● **ASSIGNMENT**
For each entry, repeat the text exactly and omit any picture it holds.

-*-

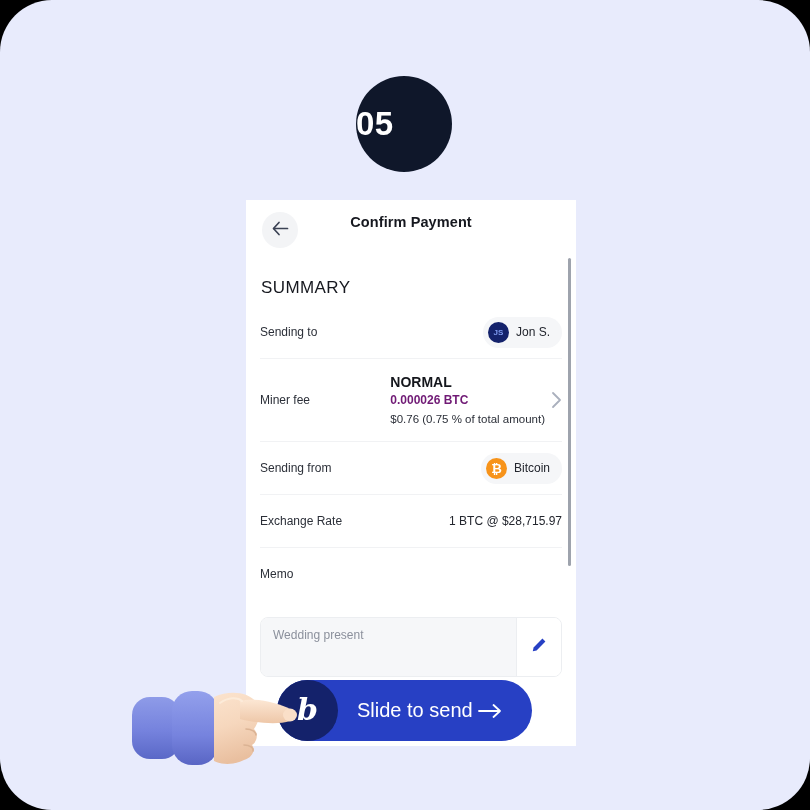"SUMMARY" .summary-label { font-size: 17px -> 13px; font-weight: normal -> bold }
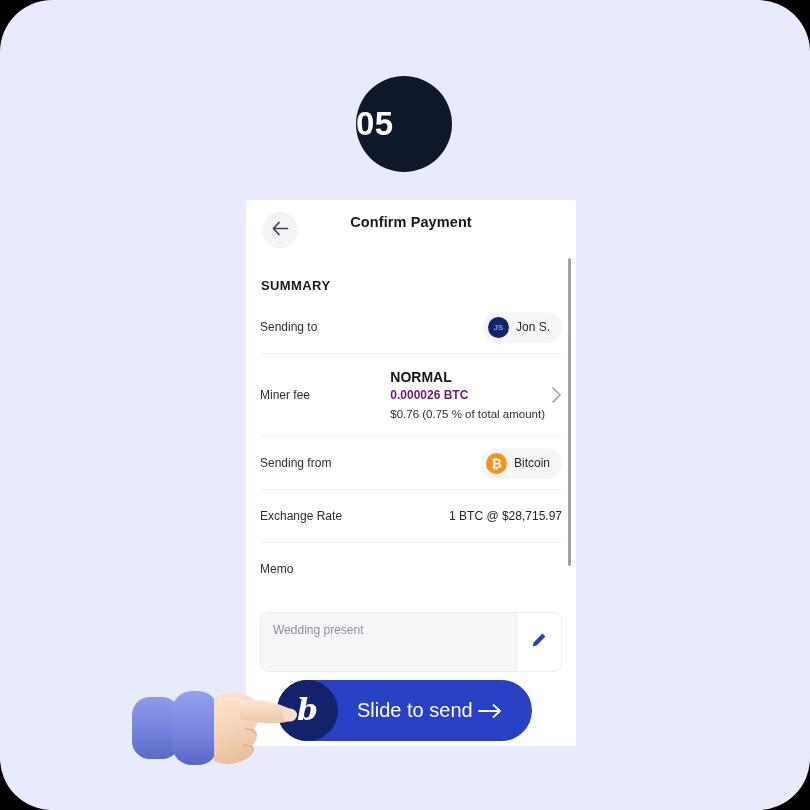"JS" .chip { align-items: center -> flex-start }
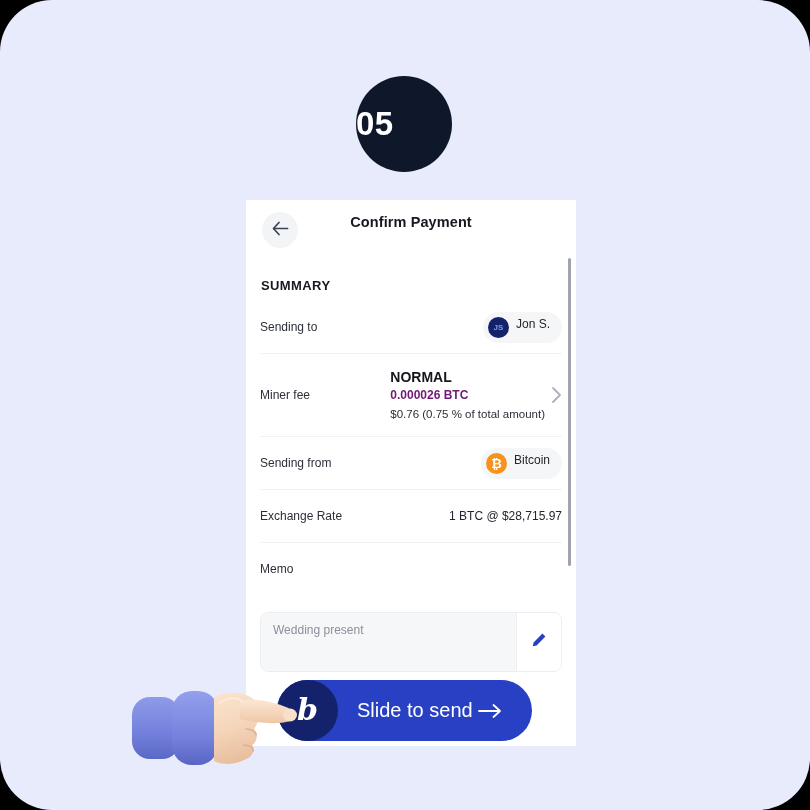"Slide to send" .slide-text { font-size: 20px -> 16px }
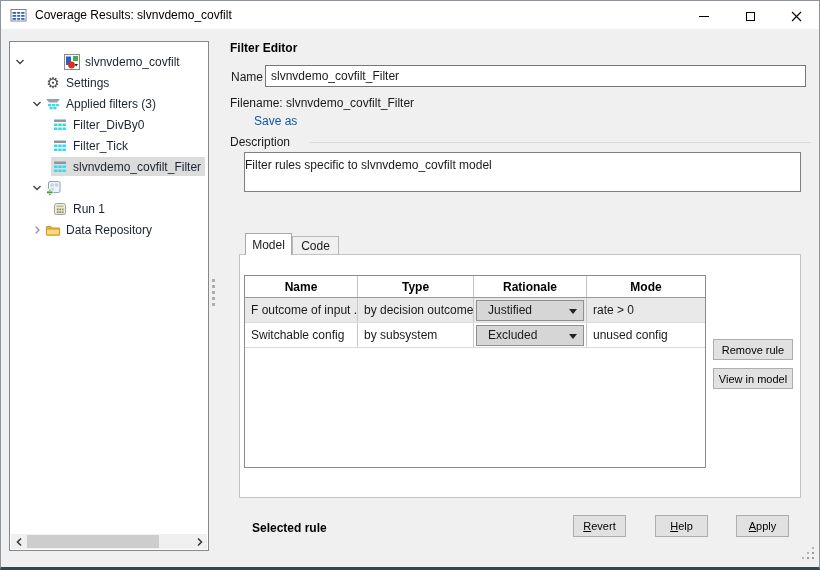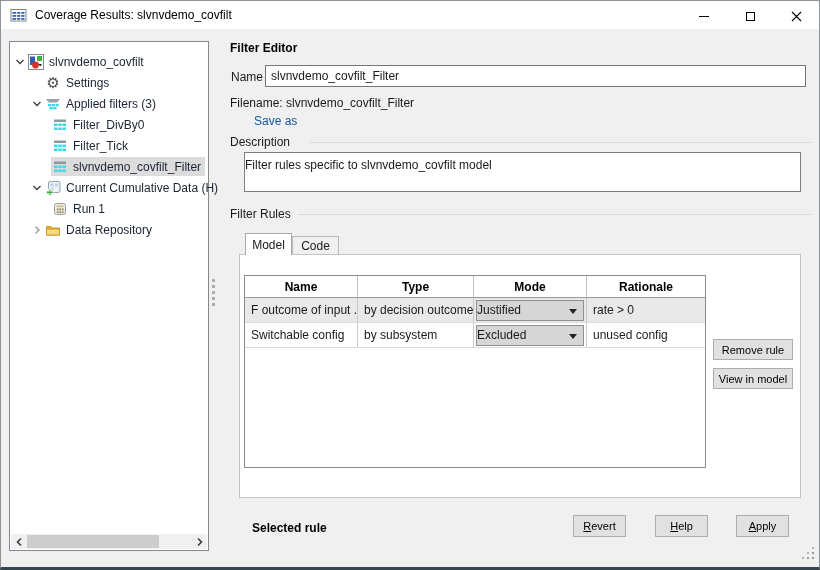"slvnvdemo_covfilt" .tree-row.d0 { gap: none -> 36px }
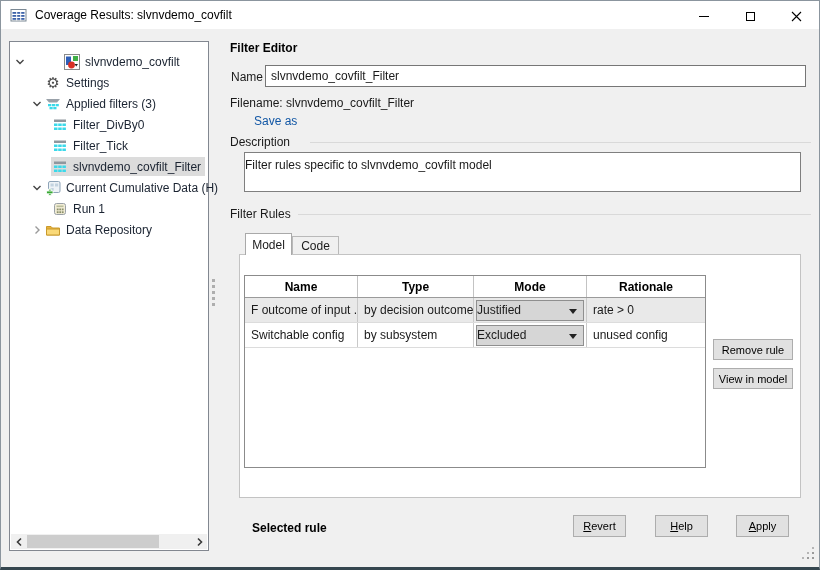"Current Cumulative Data (H)" span.tlabel { html: <span>Current Cumulative Data (H)</span> -> none }
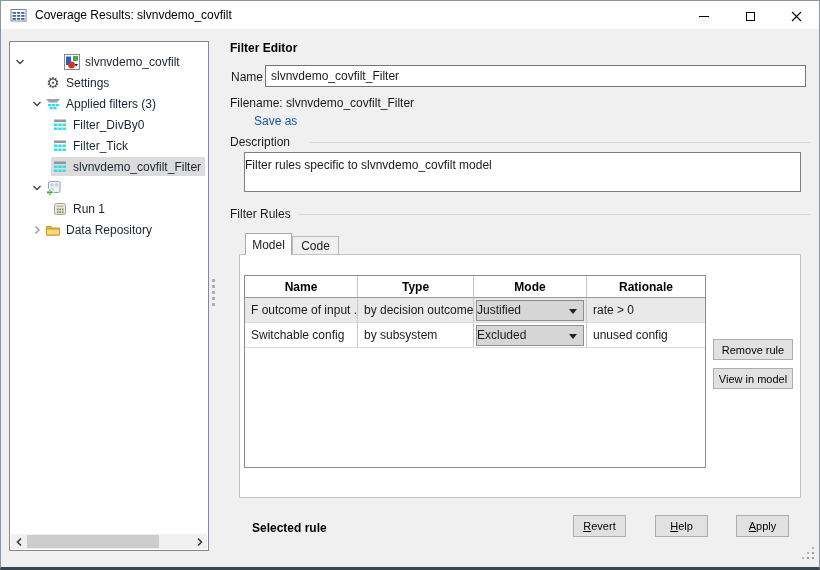"Filter Rules" div.group-label { html: <div> <span>Filter Rules</span> <span></span> </div> -> none }
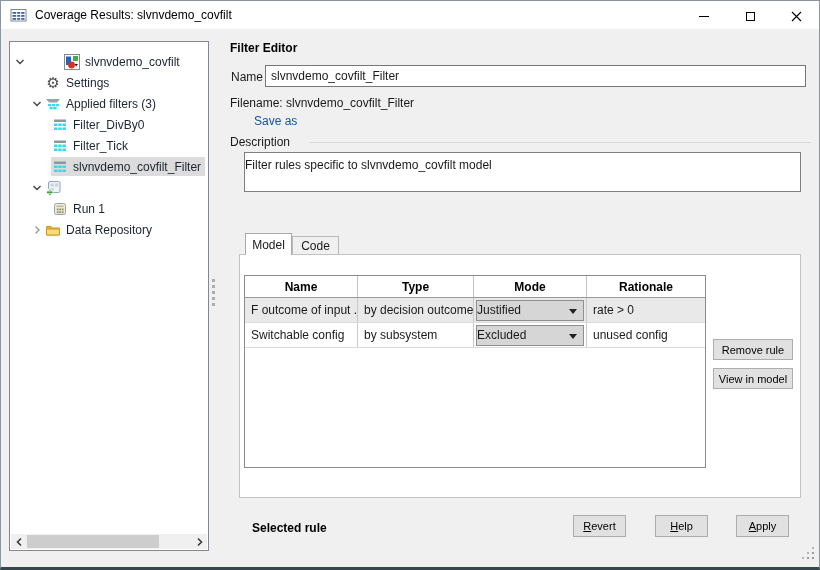"Mode" div.th { order: before "Rationale" -> after "Rationale" }
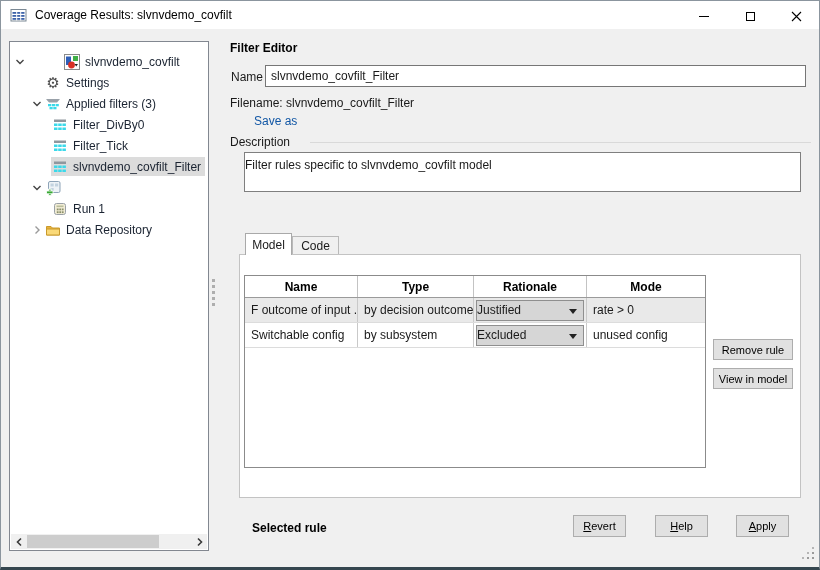"Justified" .combo { padding-left: 0 -> 11px }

-*-

● **TASK RESPONSE**
"SUMMARY" .summary-label { font-size: 17px -> 13px; font-weight: normal -> bold }
"JS" .chip { align-items: center -> flex-start }
"Slide to send" .slide-text { font-size: 20px -> 16px }
"slvnvdemo_covfilt" .tree-row.d0 { gap: none -> 36px }
"Current Cumulative Data (H)" span.tlabel { html: <span>Current Cumulative Data (H)</span> -> none }
"Filter Rules" div.group-label { html: <div> <span>Filter Rules</span> <span></span> </div> -> none }
"Mode" div.th { order: before "Rationale" -> after "Rationale" }
"Justified" .combo { padding-left: 0 -> 11px }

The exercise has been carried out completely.